In cities where land is cheap, a lot of drug use takes place behind closed doors, or in vacant lots, or abandoned buildings. Places where no one is keeping track—or at least, no one who has influence in city hall. In cities where land is expensive, though, there aren’t many vacant lots unclaimed by developers. There aren’t many abandoned buildings—most get fixed up and sold. As each square foot of land costs more and more, there are fewer and fewer pieces of land where no one is keeping track; fewer places where people can tuck themselves away.
Urban planners talk about this as “infill”—part of how cities are being revitalized. Health researchers have shown that when vacant lots get cleaned up, the health of the neighbors improves.
But when the vacant lot gets turned into an apartment building… what happens to the people who were in that vacant lot using drugs?
When a police department responds to a neighborhood’s frustrations by successfully moving the drug trade off the corner… where do the drug sellers go?
When an area of the city gets “cleared”, the people who get cleared out, generally go somewhere else.
There are reasons that a particular “somewhere else” emerges.
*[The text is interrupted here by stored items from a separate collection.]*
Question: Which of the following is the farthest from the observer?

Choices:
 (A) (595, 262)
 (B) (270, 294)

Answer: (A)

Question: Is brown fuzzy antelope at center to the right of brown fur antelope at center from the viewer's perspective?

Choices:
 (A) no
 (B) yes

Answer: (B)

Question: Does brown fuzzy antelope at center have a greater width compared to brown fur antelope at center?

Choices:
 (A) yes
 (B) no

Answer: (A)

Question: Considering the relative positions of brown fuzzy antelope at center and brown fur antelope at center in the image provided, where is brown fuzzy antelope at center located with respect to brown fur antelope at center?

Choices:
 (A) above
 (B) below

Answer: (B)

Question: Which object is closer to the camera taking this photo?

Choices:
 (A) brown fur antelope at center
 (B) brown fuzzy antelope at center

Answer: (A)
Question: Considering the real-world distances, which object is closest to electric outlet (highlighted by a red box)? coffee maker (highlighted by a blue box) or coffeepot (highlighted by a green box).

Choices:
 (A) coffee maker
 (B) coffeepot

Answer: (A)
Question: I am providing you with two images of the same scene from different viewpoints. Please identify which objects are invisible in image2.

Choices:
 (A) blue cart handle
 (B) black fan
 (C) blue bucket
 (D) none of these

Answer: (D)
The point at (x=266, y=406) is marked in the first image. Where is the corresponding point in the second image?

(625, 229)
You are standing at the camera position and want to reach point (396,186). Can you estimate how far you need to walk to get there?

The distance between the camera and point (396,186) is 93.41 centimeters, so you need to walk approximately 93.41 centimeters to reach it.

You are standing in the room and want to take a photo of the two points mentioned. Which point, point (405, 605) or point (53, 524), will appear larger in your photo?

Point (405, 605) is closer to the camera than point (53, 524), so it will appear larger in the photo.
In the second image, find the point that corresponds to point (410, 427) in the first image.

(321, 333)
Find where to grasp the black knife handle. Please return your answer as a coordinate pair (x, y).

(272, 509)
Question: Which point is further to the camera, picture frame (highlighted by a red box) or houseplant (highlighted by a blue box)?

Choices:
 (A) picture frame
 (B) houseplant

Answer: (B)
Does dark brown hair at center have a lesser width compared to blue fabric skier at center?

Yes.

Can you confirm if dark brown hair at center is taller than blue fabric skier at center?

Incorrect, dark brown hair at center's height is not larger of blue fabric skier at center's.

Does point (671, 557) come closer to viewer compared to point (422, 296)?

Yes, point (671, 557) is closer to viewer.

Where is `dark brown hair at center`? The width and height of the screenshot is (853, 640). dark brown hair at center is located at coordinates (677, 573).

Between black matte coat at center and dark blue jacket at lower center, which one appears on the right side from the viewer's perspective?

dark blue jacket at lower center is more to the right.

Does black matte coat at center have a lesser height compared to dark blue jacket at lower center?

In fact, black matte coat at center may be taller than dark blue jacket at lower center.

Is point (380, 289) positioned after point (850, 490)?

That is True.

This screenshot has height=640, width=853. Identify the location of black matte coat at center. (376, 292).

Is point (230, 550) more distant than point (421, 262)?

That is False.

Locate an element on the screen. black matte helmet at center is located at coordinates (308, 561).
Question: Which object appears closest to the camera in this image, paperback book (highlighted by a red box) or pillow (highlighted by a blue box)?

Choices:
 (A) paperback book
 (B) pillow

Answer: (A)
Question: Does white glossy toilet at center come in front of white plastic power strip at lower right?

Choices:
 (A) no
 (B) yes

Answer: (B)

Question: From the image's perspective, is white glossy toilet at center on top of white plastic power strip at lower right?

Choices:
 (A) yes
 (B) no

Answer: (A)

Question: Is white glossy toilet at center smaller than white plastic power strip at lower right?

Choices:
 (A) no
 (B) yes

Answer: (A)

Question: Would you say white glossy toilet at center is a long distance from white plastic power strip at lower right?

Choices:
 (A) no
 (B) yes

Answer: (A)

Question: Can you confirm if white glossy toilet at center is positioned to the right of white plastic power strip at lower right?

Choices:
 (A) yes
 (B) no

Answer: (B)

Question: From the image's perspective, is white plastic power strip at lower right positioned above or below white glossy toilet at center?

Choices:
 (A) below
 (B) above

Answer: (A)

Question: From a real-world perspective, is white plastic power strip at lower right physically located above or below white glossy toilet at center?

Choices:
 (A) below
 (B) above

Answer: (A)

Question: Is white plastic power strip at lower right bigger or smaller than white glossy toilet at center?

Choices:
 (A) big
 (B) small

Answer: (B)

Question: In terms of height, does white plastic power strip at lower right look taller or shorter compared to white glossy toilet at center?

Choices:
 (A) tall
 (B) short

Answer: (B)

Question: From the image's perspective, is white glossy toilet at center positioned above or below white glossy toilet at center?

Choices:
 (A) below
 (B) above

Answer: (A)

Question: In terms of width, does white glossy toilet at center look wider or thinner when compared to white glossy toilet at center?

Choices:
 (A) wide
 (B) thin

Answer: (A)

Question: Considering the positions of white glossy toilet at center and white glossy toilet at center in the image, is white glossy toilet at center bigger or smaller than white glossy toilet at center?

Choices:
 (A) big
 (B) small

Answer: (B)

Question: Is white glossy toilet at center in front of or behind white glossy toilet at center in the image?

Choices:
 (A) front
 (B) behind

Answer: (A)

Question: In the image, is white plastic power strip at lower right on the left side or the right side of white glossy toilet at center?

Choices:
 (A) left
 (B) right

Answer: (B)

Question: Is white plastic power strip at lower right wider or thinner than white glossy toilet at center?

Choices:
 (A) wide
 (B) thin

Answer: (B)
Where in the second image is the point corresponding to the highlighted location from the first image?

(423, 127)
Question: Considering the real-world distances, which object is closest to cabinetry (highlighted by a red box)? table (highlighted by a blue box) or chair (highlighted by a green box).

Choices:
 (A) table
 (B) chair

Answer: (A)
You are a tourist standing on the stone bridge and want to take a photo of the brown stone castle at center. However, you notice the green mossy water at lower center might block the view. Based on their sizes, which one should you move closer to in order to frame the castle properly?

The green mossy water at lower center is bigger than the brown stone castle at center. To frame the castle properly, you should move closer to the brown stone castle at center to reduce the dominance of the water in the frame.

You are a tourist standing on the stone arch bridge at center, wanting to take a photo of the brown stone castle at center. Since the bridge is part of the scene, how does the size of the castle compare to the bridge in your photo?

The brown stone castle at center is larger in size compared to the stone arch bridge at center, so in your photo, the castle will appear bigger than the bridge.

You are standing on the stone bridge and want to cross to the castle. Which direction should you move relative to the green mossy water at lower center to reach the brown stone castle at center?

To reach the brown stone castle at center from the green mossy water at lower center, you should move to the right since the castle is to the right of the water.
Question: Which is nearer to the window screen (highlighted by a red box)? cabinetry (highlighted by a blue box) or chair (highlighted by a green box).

Policies and practices of city management, whether by deliberate design or not, determine the places to which people on the street are expected to go. In Boston, that place was often Mass/Cass. So much so, in fact, that it started to just seem like the natural order of things.
The zone partly evolved from what was there over decades prior to 2014. But in this time period, its growth came both from changes in drug use and the supply of drugs, and also a series of explicit policy choices. I want to find out: why? and why in that spot? And what does this have in common with other cities?
How did this particular area of Boston become the drug zone? Who made it that way, and who kept it that way? What was it like for the people who regularly spent time in that zone, or lived on its streets? And why did the zone, after it got built up over years to include seemingly permanent infrastructure, suddenly get dismantled?
Different cities have done this differently. But many cities have pursued versions of this containment strategy as a way of managing competing interests within a city. As a way of keeping the peace—sort of. In talking to people about Mass/Cass and its trajectory over this time period, almost everyone describes failures. But everyone has a different explanation of what failed, and why.
For ten years, I worked in this area as a doctor. (I still do.) Now I’m looking it in a new way as a writer, and as someone interested in cities. I want to know more about why cities make the choices they do. I want to find out what happens as a result of those choices—and how those choices affect people’s lives.